Take something as "simple" as operator overloading. If a beginner does a "5"+5, the compiler is forced to respond with "no operator + for the types given, types are: int, std::string" instead of the infinitely more friendly "can't add string to int". I actually _like_ operator overloading, I wish more languages stopped the silly practice of making language-provided primitives somehow sacred and closed-to-extension. But look at how even this relatively straightforward and useful feature ruined the error message.
Part of this particular example is bad error message design. I mean, what are the chances somebody intended to do operator overloading but then forgot to implement the method? It would have been much better to say "Can't add string to int, Did you forget to implement operator+(.. .,...)?". This centers the common case first, then reminds the experienced about what could have happened in their case. But even this might confuse beginner and convince them that "5"+5 is somehow a reasonable thing to say (because it actually is in some contexts) that they just need to get that fabled operator+ from somewhere to make it work, instead of just outright telling them " nonsense, not gonna work".
Extensions are always, inherently, abstractly, a tradeoff. Because even if you are a perfectly spherical coder who doesn't interact with other code in any way, you at least interact with the language tools. And the tools _must_ know all the of the language: instead of just having the luxury to say "sorry mate can't do that" when encountering "5"+5, the editor/IDE/compiler has to spend the cycles to see if it _can_ do that, then report a message that simultaneously says that you can but can't. As the features accumulate and interact, the tradeoff curve increasingly inflect against adding new things.

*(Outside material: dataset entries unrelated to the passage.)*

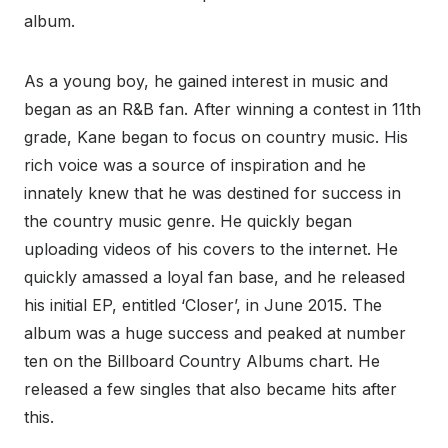
album.
As a young boy, he gained interest in music and
began as an R&B fan. After winning a contest in 11th
grade, Kane began to focus on country music. His
rich voice was a source of inspiration and he
innately knew that he was destined for success in
the country music genre. He quickly began
uploading videos of his covers to the internet. He
quickly amassed a loyal fan base, and he released
his initial EP, entitled ‘Closer’, in June 2015. The
album was a huge success and peaked at number
ten on the Billboard Country Albums chart. He
released a few singles that also became hits after
this.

All of this in the abstract is a fairly balanced argument that applies to any language, the particular case of C++ is much, much worse. C++ have this aweful way of "retconning" new features. I can never put my hands on it, but C# creators practically design a new superset every major version and call it the same name without ever making people angry or afraid that the language is spiraling out of control, but every C++ feature gives me this dark feeling of "is this never ever going to end? how far are you willing to take it?".
Part of that is undoubtedly the syntax, remind me again what language class (regular, context free,..) is C++ syntax? The other day I was fooling around and thought of adding discriminated unions to C++, just a thin syntax layer over a more verbose idiom. The very first thing is to parse the damn thing, but that way lies madness. Because C++ have no agreed-upon, guaranteed formal grammar. There is a grammar online but it's gargantuan and was written by one man, there is a grammar in the standard but it's gargantuan and the standard says it's there for illustration only, there is a grammar (implicitly) in the source code of any working parser but it's gargantuan and full of hacks. So for all practical intents and purposes, C++ has no formal grammar. Think about that for a minute, a formal language that has no formal grammar. It's the bare minimum any formal language can have, and yet you can't do it safely because of the massive, beast-like bloat that is that language.